KDE Perceived Quality Survey (PESQUS)

Chad Robinson crj at lucubration.com
Tue Jan 18 13:37:28 GMT 2005


Human Aspects of Software Engineering wrote:
> We are conducting empirical research on the quality and interface aspects of 
> various open-source and proprietary software.
> ...

I also have a few comments about this survey. First, it's important that 
survey participants be party to the results, or at least get a quick view of 
what others are saying. You'll get a higher response rate if you promise to 
distribute your results on this mailing list, or provide an e-mail address box 
where a copy will be sent.

Your survey appears to focus on the differences between versions. However, the 
survey makes no attempt to investigate HOW the different versions were 
installed, for how LONG they were used, and to what PURPOSE.

Unless you're getting a single-digit response rate, I suggest that you add 
questions that will allow you to separate respondants by installation method, 
distribution, and usage level.
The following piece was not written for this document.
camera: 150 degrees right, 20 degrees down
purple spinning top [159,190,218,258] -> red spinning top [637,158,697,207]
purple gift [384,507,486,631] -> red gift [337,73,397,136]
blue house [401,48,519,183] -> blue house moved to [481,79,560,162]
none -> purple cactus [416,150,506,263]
It would also be a good idea to separate 
problems by type: caused by my own stupidity or lack of knowledge, caused by a 
legitimate bug, caused by my stupidity but it was really somebody else's fault 
because of poor documentation and/or user interface design, somehow it's 
Microsoft's fault, etc.

I installed KDE 3.0 with Mandrake, IIRC, and used it sporadically; I hadn't 
yet switched to Linux permanently. I had some problems, but they didn't affect 
my work. However, they could have been real problems if I had actually been 
using it full-time.

I installed KDE 3.1 manually from the latest CVS at the time. I had a few 
problems here too that DID affect my work, but I'm pretty sure they were my 
fault for missing a dependency somewhere. I did a lot of the build out of 
order, and that surely caused even more problems.

Then I went full-time in Linux, so I built 3.2 and 3.3 via the Gentoo ebuilds. 
I have had very few problems here. However, now that I'm full-time these have 
had much more opportunity to affect my work. Knotes had an annoying bug that 
caused loss of data until I softlinked its data file, and I lost some 
important notes from a customer meeting before I realized it was happening. I 
also had a few ARTSD problems during a presentation that caused a few pointed 
jokes. The overall effect on me was very high compared to earlier versions, 
but that's because I was actually USING it for something important at the time.
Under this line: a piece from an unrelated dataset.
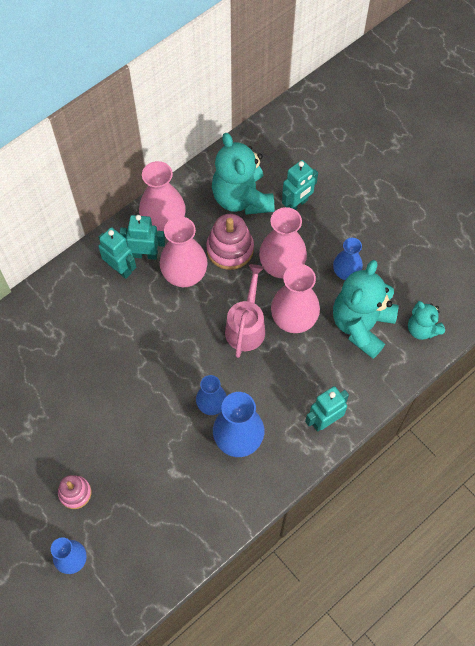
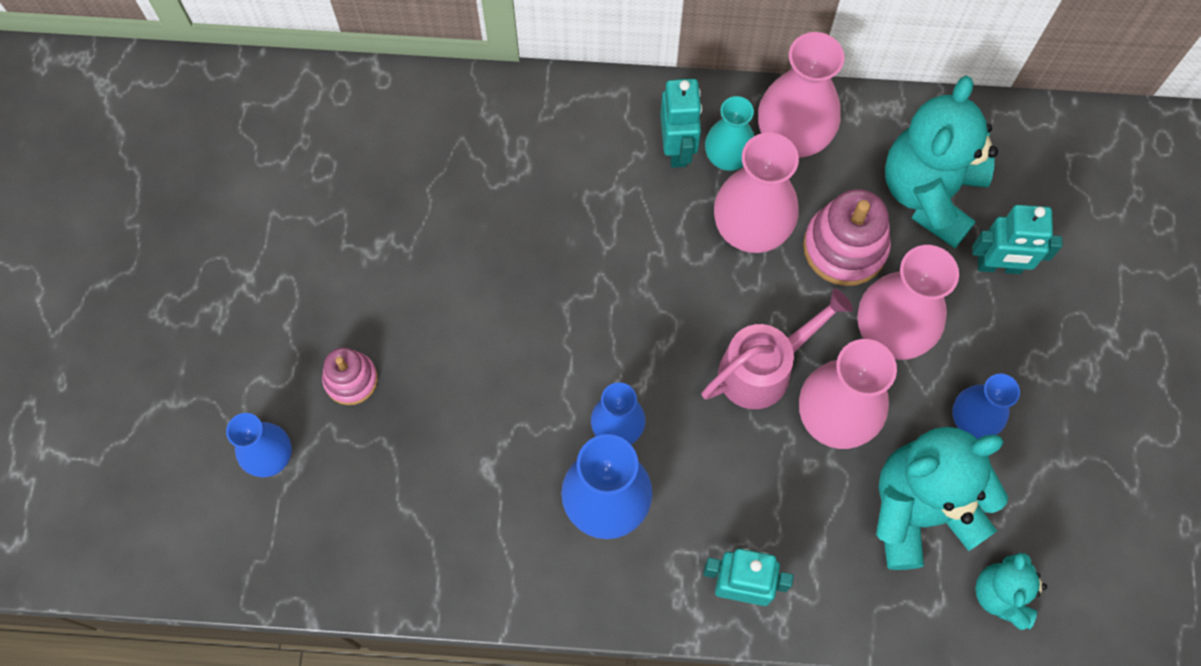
camera: 45 degrees right, 5 degrees up
turquoise robot [120,215,165,260] -> turquoise vase [705,96,754,171]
It's also important to differentiate between layers. The Knotes issue was with 
a KDE application, but not KDE itself. It's a nice little app, but I doubt it 
receives much code review by core KDE developers. On the other hand, ARTSD is 
a core layer, and I've had a LOT of problems with it. I hope I don't offend 
any ARTS developers but it's so irritating that I've set aside time next week 
to recompile KDE without ARTS support. I don't see how it adds any value - my 
applications work fine talking directly to ALSA, and I never get any stuck 
daemons consuming 99% of my CPU. Irritating? Yes. A real problem? No.
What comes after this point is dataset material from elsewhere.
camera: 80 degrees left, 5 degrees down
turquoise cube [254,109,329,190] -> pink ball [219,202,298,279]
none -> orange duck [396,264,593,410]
Finally, as others have pointed out, most of us have experience with other 
operating systems. Even if you don't plan to publish Windows or MacOS numbers, 
it would be a good idea, statistically speaking, to include those questions as 
well. Some users are more irritated by problems than others. Two users, one 
responding "low" and the other responding "high" could be seeing exactly the 
same issues with both platforms, but one is less tolerant of the problems. By 
including other operating systems you could normalize your data across the 
users' entire experience bases.

Regards,
Chad

PS: What is the difference between "KDE froze during its operation" and "KDE 
caused a freeze"? These two questions seem redundant.